Добавить в цитаты Настройки чтения

Страница 3 из 22

– Анне не понравилось то, что я её разбудил, и она начала в меня кидать подушки… – со стыдом начал рассказывать Генрих, опасаясь того, что его начнет высмеивать отец за поражение ребенку.

– Не ранен? – с удивлением, и лёгкой насмешкой в голосе спросил Людвиг.

– Не сильно, пару дней без тяжелого труда и постельный режим – поставят меня на ноги. – пытаясь спрятать улыбку говорил Генрих.

– Ой, не заставляй меня подниматься за подушками, чтобы тебя, такого мучающегося бедолагу, добить… – подыгрывая сыну говорил Людвиг.

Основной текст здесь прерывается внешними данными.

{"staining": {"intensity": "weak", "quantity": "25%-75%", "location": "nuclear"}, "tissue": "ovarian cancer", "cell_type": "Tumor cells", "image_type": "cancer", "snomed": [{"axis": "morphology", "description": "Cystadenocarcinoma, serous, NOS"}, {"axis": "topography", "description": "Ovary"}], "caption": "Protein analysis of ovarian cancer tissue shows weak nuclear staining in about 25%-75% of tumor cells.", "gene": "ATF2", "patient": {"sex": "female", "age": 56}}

И кухня заполнилась легкими смешками, которые унесли с собой за пределы дома грубую атмосферу, что царила там минуту назад.

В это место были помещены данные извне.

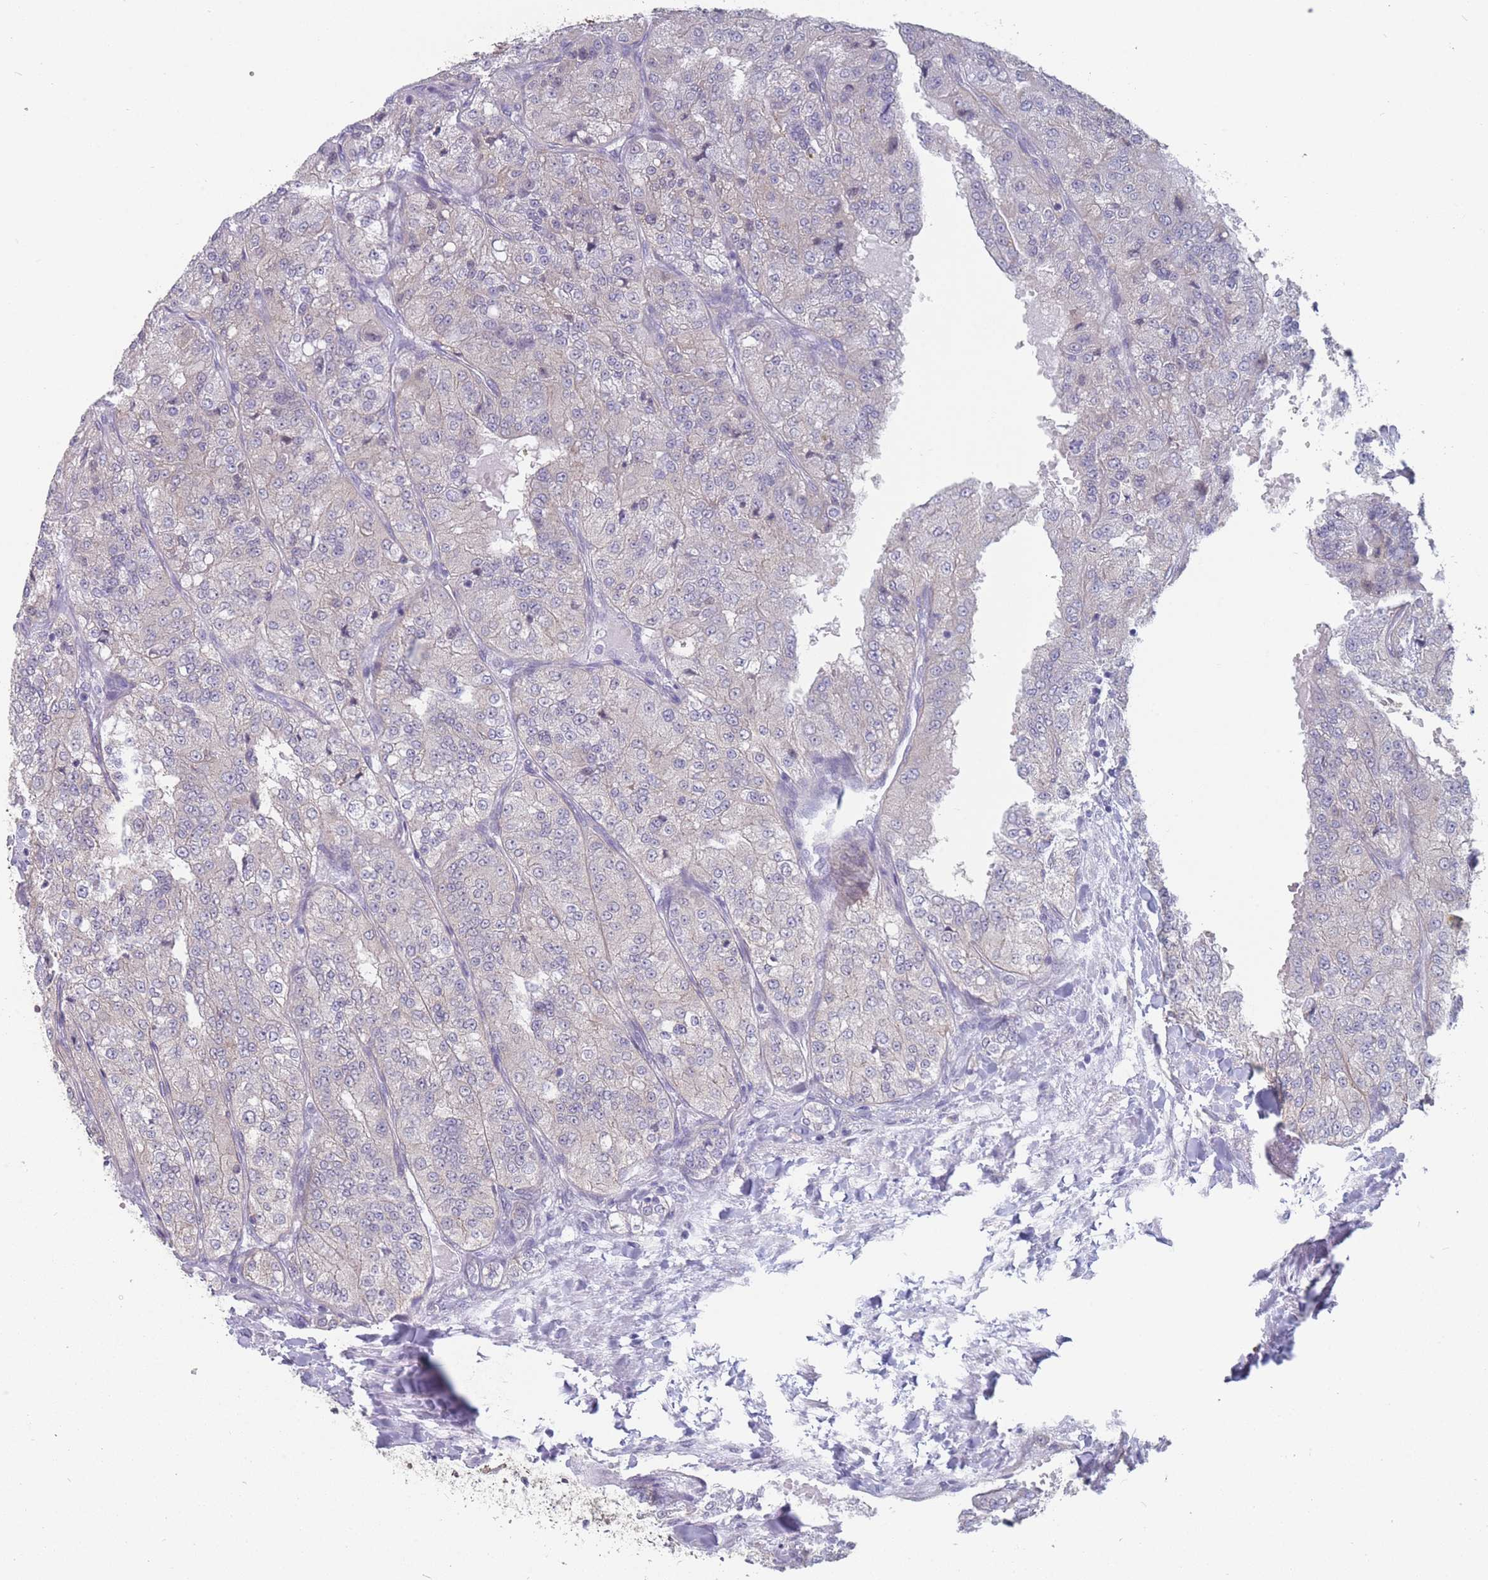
{"staining": {"intensity": "negative", "quantity": "none", "location": "none"}, "tissue": "renal cancer", "cell_type": "Tumor cells", "image_type": "cancer", "snomed": [{"axis": "morphology", "description": "Adenocarcinoma, NOS"}, {"axis": "topography", "description": "Kidney"}], "caption": "A high-resolution image shows IHC staining of renal cancer, which shows no significant positivity in tumor cells.", "gene": "SLC1A6", "patient": {"sex": "female", "age": 63}}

– А что у нас на завтрак? – спускаясь по лестнице спросила Анна своим нежным, бархатным голоском. – Я проснулась и хочу кушать. – продолжала она, протирая слипающиеся глаза.

– Кушать мы все хотим. Я достану заготовки, а вы пока подумайте, что скажете маме насчёт подушек. – вставая со стула, Людвиг продолжал поучительную беседу, имея в своей учебной аудитории нового студента. Он действительно представлял себя учителем, ибо его жена не один раз говорила, что его грубый и властный голос привлекает к себе внимание.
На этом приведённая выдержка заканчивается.